The United States District Court for the Northern District of West Virginia recently ruled that a plaintiff’s personal injury lawyer who did not timely reimburse Medicare after his client’s case had been settled may be held individually liable for the entire amount of the lien. See United States of America v. Paul J. Harris, Civil Action No. 5: 08CV102. The Harris case involved James Richea who was injured when he fell from a local retailer’s ladder. Mr. Richea retained attorney Paul J. Harris to pursue a premises liability claim against the retailer for his personal injuries. Medicare paid approximately $22,500 for Mr. Richea’s medical care resulting from the fall. Settlement negotiations ultimately resulted in the case settling for $25,000.
Once an agreement had been reached, attorney Harris contacted Medicare with the details of the settlement. Based upon the amount of the settlement, the amount of the original Medicare lien, and the other costs and expenses associated with the case, Medicare determined that it was owed approximately $11,000 from the proceeds of the settlement. By statute, attorney Harris had 60 days from the settlement to satisfy Medicare’s lien. When he failed to do so, the U.S. government filed suit against him, personally, for the entire amount of the lien, plus interest and costs.
Attorney Harris filed a Motion to Dismiss, pursuant to FRCP 12 (b) (6), asserting that a lawyer cannot be held individually liable under 42 U.S.C. 1395 (b) (2) for unpaid Medicare liens when he distributes a client’s settlement funds with the prior knowledge and consent of the government. Because he had forwarded the details of the settlement to Medicare before disbursing the settlement funds to his client, attorney Harris argued that he could not be held individually liable for the lien.

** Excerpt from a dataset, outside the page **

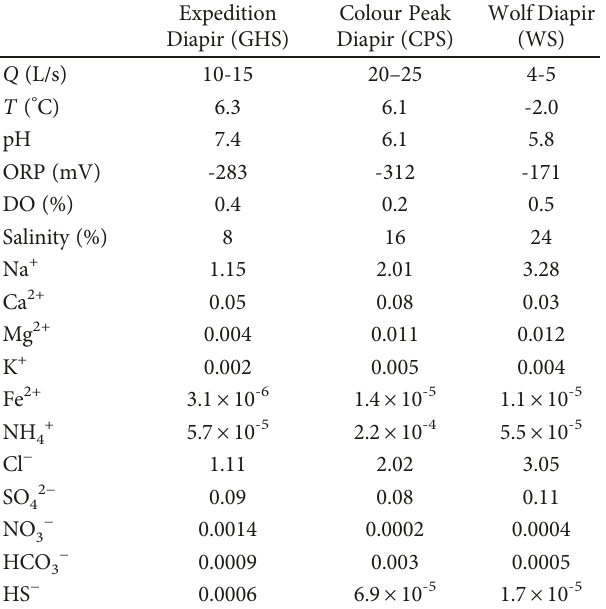
Table 2: Summary data of the major geochemical parameters of waters collected from spring out fl ows (Gypsum Hill Springs, Colour Peak Springs, and Wolf Springs) and associated hydrologic measurements. Given that numerous spring outlets exist at Expedition Diapir and Colour Peak Diapir, geochemical data shown here represent the average of previously reported results. Concentrations of cations and anions are expressed in mol/kg.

The U.S. District Court for the Northern District of West Virginia disagreed, and denied attorney Harris’s Motion to Dismiss. The Court ruled that the Medicare Secondary Payer Statute (“MSPS”) gives the government the right to enforce its lien against the injured party’s attorney. Because the government is authorized by statute to recover such payments from any entity, including an injured party’s attorney, the U. S. District Court denied Attorney Harris’s Motion to Dismiss. The court didn’t consider Medicare’s knowledge and consent of the settlement distribution to justify attorney Harris’s Motion to Dismiss.

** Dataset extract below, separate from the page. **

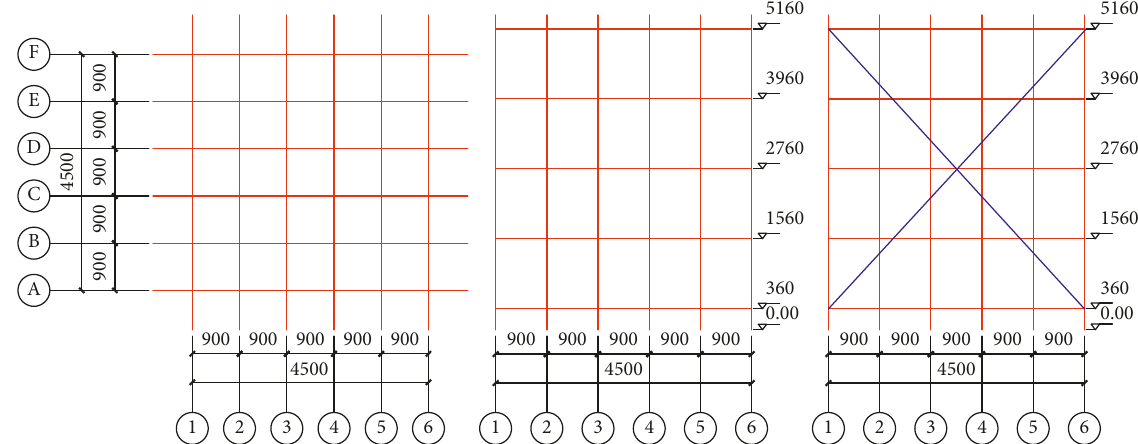
Figure 4: Structural layouts of Models 4 and 5. (a) Plane view. (b) Vertical view of Model 4. (c) Vertical view of Model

This case serves as a reminder of just how serious lawyers and claimants must treat Medicare and Medicaid liens. What this means for the non-lawyers and those who have been injured is that even though your case may have settled, there still may be a slight delay before you receive your funds while your attorney resolves any outstanding Medicare liens. There shouldn’t be too much delay however because an effective personal injury lawyer will likely work with Medicare while negotiating with the defendant. This will allow your attorney to know exactly how much Medicare is owed once a settlement or verdict is reached. Your lawyer should then be able to distribute funds to you in a timely fashion, if not immediately.